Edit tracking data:
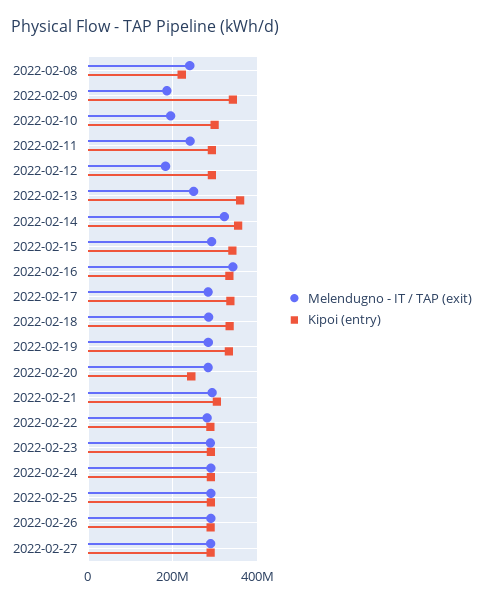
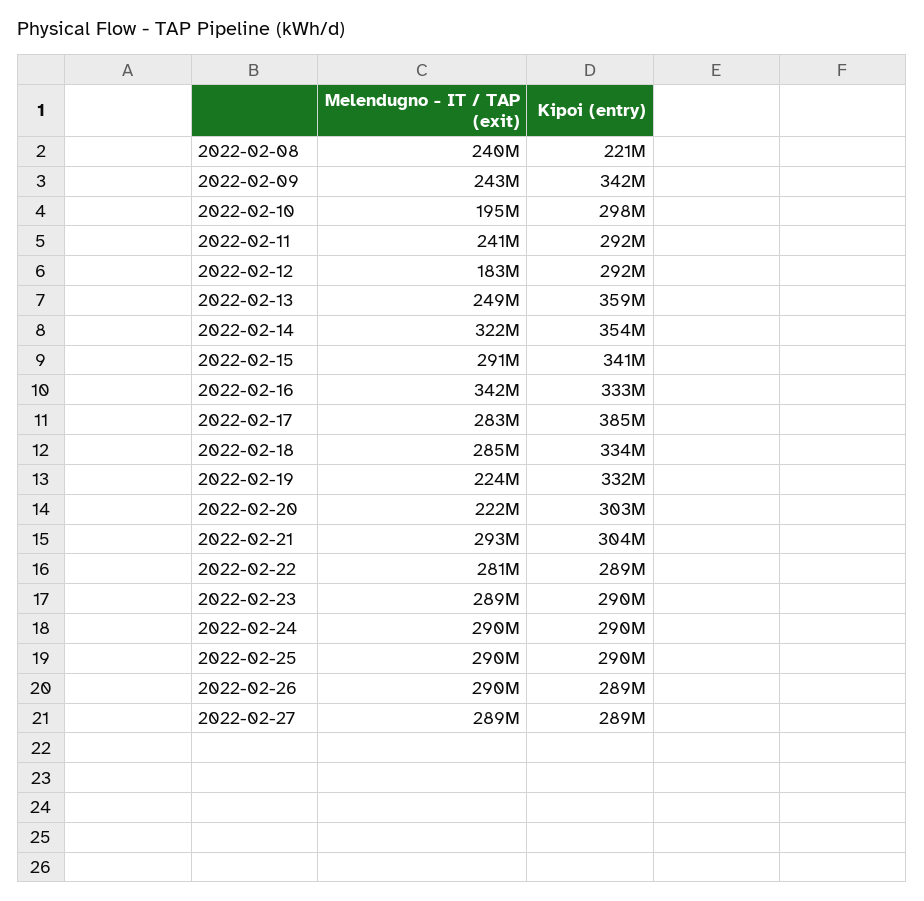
Melendugno - IT / TAP (exit), 2022-02-09: 180000000 -> 243000000
Kipoi (entry), 2022-02-17: 340000000 -> 385000000
Melendugno - IT / TAP (exit), 2022-02-19: 280000000 -> 224000000
Melendugno - IT / TAP (exit), 2022-02-20: 280000000 -> 222000000
Kipoi (entry), 2022-02-20: 240000000 -> 303000000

INSTRUCTIONS TO FOLLOW: Show each line in the entries that holds the string "exit".

ANSWER SPACE:
Melendugno - IT / TAP (exit), 2022-02-09: 180000000 -> 243000000
Melendugno - IT / TAP (exit), 2022-02-19: 280000000 -> 224000000
Melendugno - IT / TAP (exit), 2022-02-20: 280000000 -> 222000000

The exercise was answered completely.